Iris tumors are broadly classified into cystic or solid lesions. The cystic lesions arise from iris pigment epithelium (IPE) or iris stroma. IPE cysts classically remain stable without need for intervention. Iris stromal cyst, especially those in newborns, usually requires therapy of aspiration, possibly with alcohol-induced sclerosis, or surgical resection. The solid tumors included melanocytic and nonmelanocytic lesions. The melanocytic iris tumors include freckle, nevus (including melanocytoma), Lisch nodule, and melanoma. Information from a tertiary referral center revealed that transformation of suspicious iris nevus to melanoma occurred in 4% by 10 years and 11% by 20 years. Risk factors for transformation of iris nevus to melanoma can be remembered using the ABCDEF guide as follows: A=age young (<40 years), B=blood (hyphema) in anterior chamber, C=clock hour of mass inferiorly, D=diffuse configuration, E=ectropion, F=feathery margins. The most powerful factors are diffuse growth pattern and hyphema. Tumor seeding into the anterior chamber angle and onto the iris stroma are also important. The nonmelanocytic iris tumors are relatively uncommon and included categories of choristomatous, vascular, fibrous, neural, myogenic, epithelial, xanthomatous, metastatic, lymphoid, leukemic, secondary, and non-neoplastic simulators. Overall, the most common diagnoses in a clinical series include nevus, IPE cyst, and melanoma. In summary, iris tumors comprise a wide spectrum including mostly iris nevus, IPE cyst, and iris melanoma. Risk factors estimating transformation of iris nevus to melanoma can be remembered by the ABCDEF guide.

Clinical survey of 3680 iris tumors based on patient age at presentation.

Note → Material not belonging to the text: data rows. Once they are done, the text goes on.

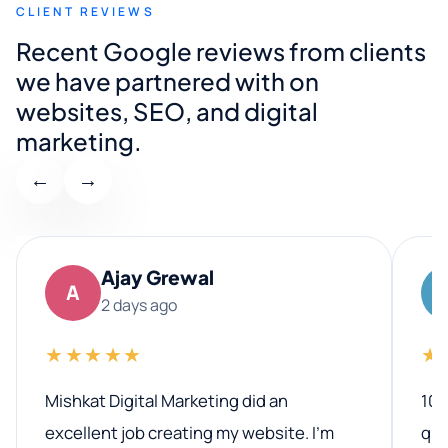
CLIENT REVIEWS
Recent Google reviews from clients
we have partnered with on
websites, SEO, and digital
marketing.
←
→
Ajay Grewal
A
2 days ago
★★★★★
★
Mishkat Digital Marketing did an
100
excellent job creating my website. I’m
qua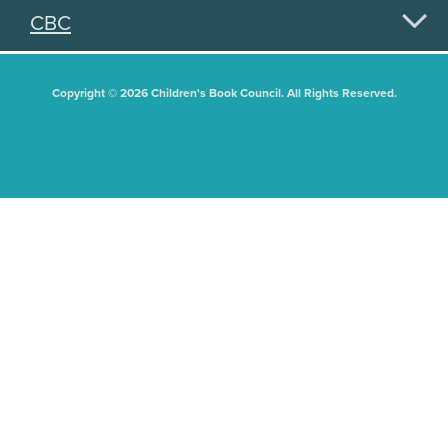
CBC
Copyright © 2026 Children's Book Council. All Rights Reserved.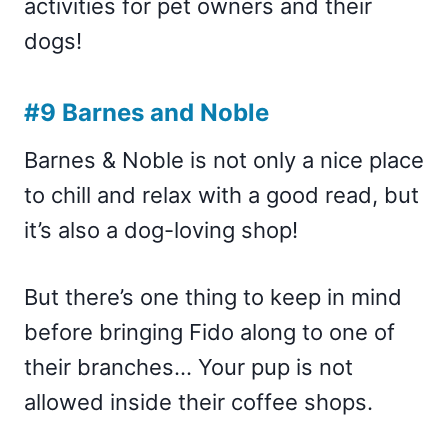
activities for pet owners and their
dogs!
#9 Barnes and Noble
Barnes & Noble is not only a nice place
to chill and relax with a good read, but
it’s also a dog-loving shop!
But there’s one thing to keep in mind
before bringing Fido along to one of
their branches… Your pup is not
allowed inside their coffee shops.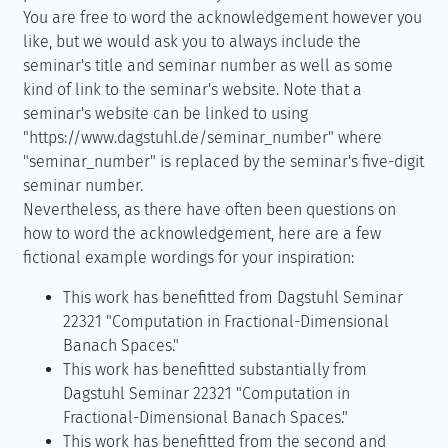
You are free to word the acknowledgement however you
like, but we would ask you to always include the
seminar's title and seminar number as well as some
kind of link to the seminar's website. Note that a
seminar's website can be linked to using
"https://www.dagstuhl.de/seminar_number" where
"seminar_number" is replaced by the seminar's five-digit
seminar number.
Nevertheless, as there have often been questions on
how to word the acknowledgement, here are a few
fictional example wordings for your inspiration:
This work has benefitted from Dagstuhl Seminar
22321 "Computation in Fractional-Dimensional
Banach Spaces."
This work has benefitted substantially from
Dagstuhl Seminar 22321 "Computation in
Fractional-Dimensional Banach Spaces."
This work has benefitted from the second and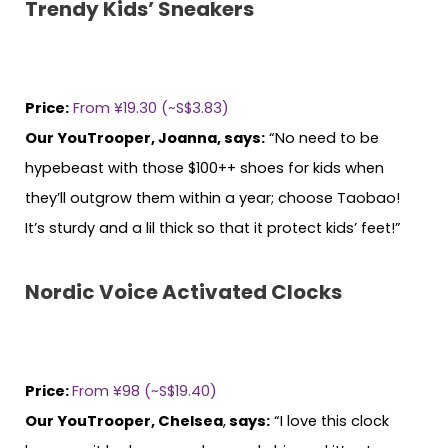
Trendy Kids’ Sneakers
Price:
From ¥19.30 (~S$3.83)
Our YouTrooper, Joanna, says:
“No need to be
hypebeast with those $100++ shoes for kids when
they’ll outgrow them within a year; choose Taobao!
It’s sturdy and a lil thick so that it protect kids’ feet!”
Nordic Voice Activated Clocks
Price:
From ¥98 (~S$19.40)
Our YouTrooper, Chelsea
,
says:
“I love this clock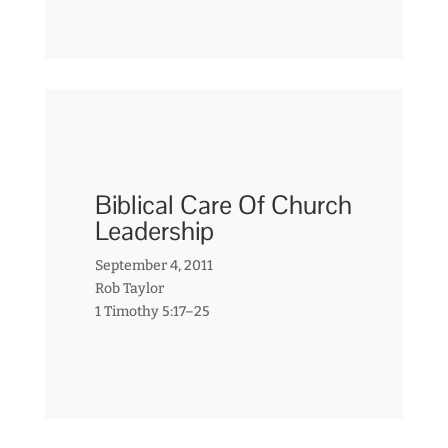
Biblical Care Of Church
Leadership
September 4, 2011
Rob Taylor
1 Timothy 5:17–25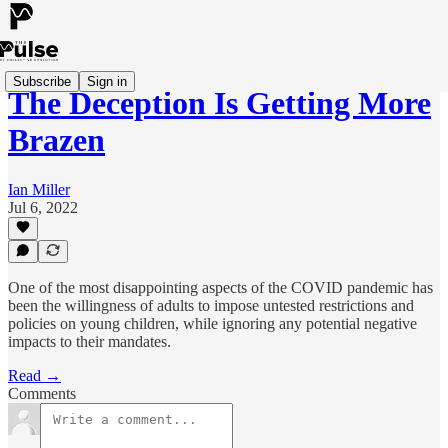
Subscribe
Sign in
The Deception Is Getting More
Brazen
Ian Miller
Jul 6, 2022
One of the most disappointing aspects of the COVID pandemic has
been the willingness of adults to impose untested restrictions and
policies on young children, while ignoring any potential negative
impacts to their mandates.
Read →
Comments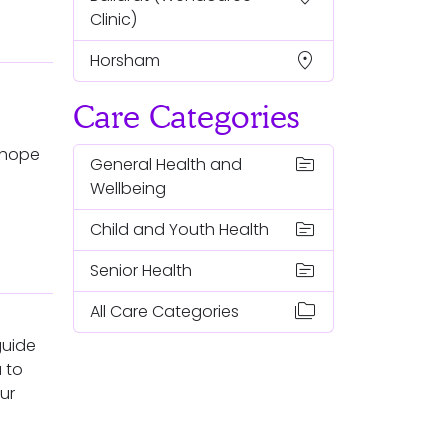
Clinic)
location_on
Horsham
Care Categories
nhope
topic
General Health and
Wellbeing
topic
Child and Youth Health
topic
Senior Health
folder_copy
All Care Categories
guide
 to
ur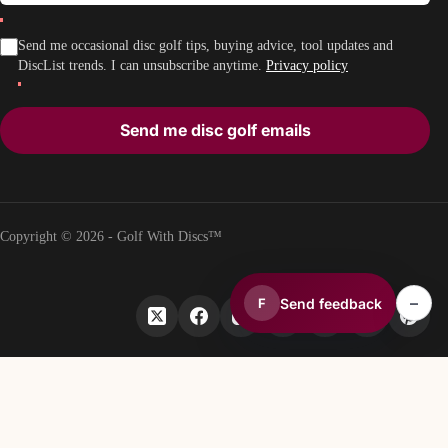
Send me occasional disc golf tips, buying advice, tool updates and
DiscList trends. I can unsubscribe anytime.
Privacy policy
Send me disc golf emails
Copyright © 2026 - Golf With Discs™
–
Send feedback
F
PART OF THE DISC GOLF DATA ECOSYSTEM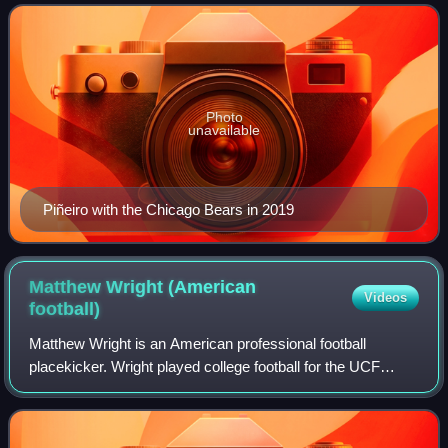
during the Mariel boatlift of
Photo
unavailable
Piñeiro with the Chicago Bears in 2019
Matthew Wright (American
Videos
football)
Matthew Wright is an American professional football
placekicker. Wright played college football for the UCF
Knights where he was a member of the undefeated 2017
team that was selected as national cham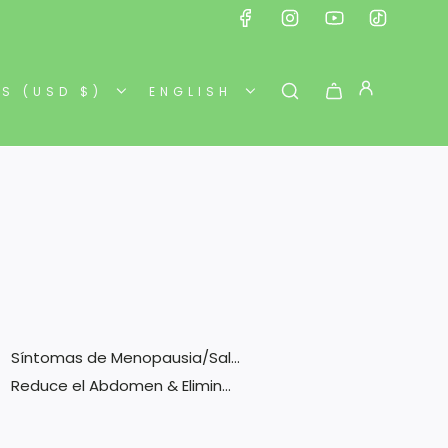
ES (USD $)
ENGLISH
Síntomas de Menopausia/Salud F...
Reduce el Abdomen & Elimina To...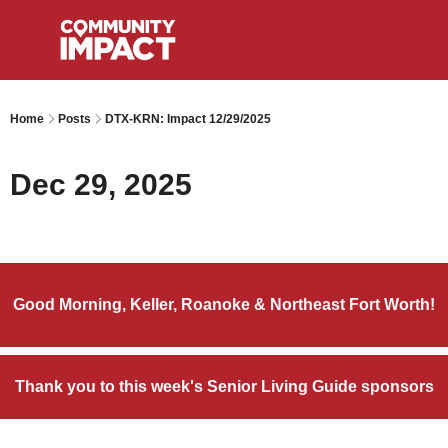
Home
Posts
DTX-KRN: Impact 12/29/2025
Dec 29, 2025
Good Morning, Keller, Roanoke & Northeast Fort Worth!
Thank you to this week's Senior Living Guide sponsors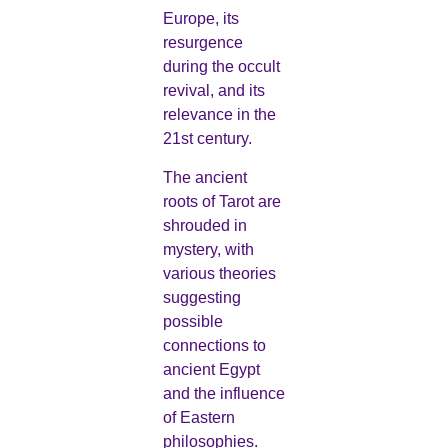
Europe, its
resurgence
during the occult
revival, and its
relevance in the
21st century.
The ancient
roots of Tarot are
shrouded in
mystery, with
various theories
suggesting
possible
connections to
ancient Egypt
and the influence
of Eastern
philosophies.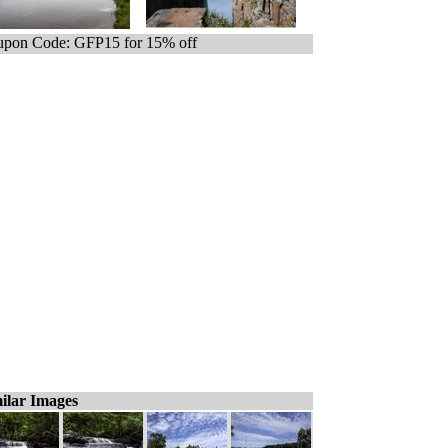
pon Code: GFP15 for 15% off
ilar Images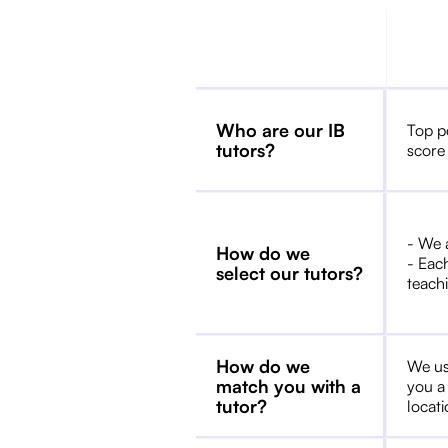
Who are our IB
Top p
tutors?
score
- We 
How do we
- Each
select our tutors?
teachi
How do we
We us
match you with a
you a
tutor?
locat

OBJECTIVE: To report the spectrum of iris lesions based on patient age at presentation. DESIGN: Retrospective, nonrandomized, single-center case series. PARTICIPANTS: We included 3680 iris tumors in 3451 patients. METHODS: Chart review. MAIN OUTCOME MEASURES: Diagnostic category based on age. RESULTS: The mean age at presentation was 48 years and there were 449 (12%) tumors in children (≤20 years), 788 (21%) in young adults (21-40 years), 1308 (36%) in mid adults (41-60 years), and 1135 (31%) in senior adults (>60 years). Of 3680 tumors, the diagnostic category was cystic (n = 768; 21%) or solid (n = 2912; 79%). The cystic tumors originated from iris pigment epithelium (IPE; n = 672; 18%) or iris stroma (n = 96; 3%). The solid tumors included melanocytic (n = 2510; 68%) and nonmelanocytic (n = 402; 11%). The melanocytic tumors comprised nevus (n = 1503; 60%), melanocytoma (n = 68; 3%), melanoma (n = 645; 26%), and melanocytosis (n = 64; 3%). Of 2510 melanocytic tumors, the first and second most common diagnoses by age (children, young adult, mid adult, senior adult) were nevus (53%, 57%, 63%, and 63%, respectively) and melanoma (17%, 27%, 26%, and 27%, respectively). The nonmelanocytic tumors included categories of choristomatous (n = 4; <1%), vascular (n = 57; 2%), fibrous (n = 2; <1%), neural (n = 3; <1%), myogenic (n = 2;, <1%), epithelial (n = 35; 1%), xanthomatous (n = 8; <1%), metastasis (n = 67; 2%), lymphoid (n = 12; <1%), leukemic (n = 2; <1%), secondary (n = 12; <1%), and nonneoplastic simulators (n = 198; 5%). The median age (in years) at diagnosis included cystic (39), melanocytic (52), choristomatous (0.7), vascular (56), fibrous (53), neural (8), myogenic (42), epithelial (63), xanthomatous (1.9), metastasis (60), lymphoid (57), leukemic (25.5), secondary (59), and nonneoplastic simulators (49). Overall, the 3 most common specific diagnoses (children, young adult, mid adult, senior adult) were nevus (25%, 36%, 47%, and 47%, respectively), IPE cyst (28%, 30%, 15%, and 14%, respectively), and melanoma (8%, 16%, 20%, and 19%, respectively). CONCLUSIONS: In an ocular oncology practice, the spectrum of iris tumors includes cystic (21%) and solid (79%) tumors. The solid tumors were melanocytic (68%) or nonmelanocytic (11%). At all ages, the most common specific diagnoses were nevus (42%), IPE cyst (19%), and melanoma (17%).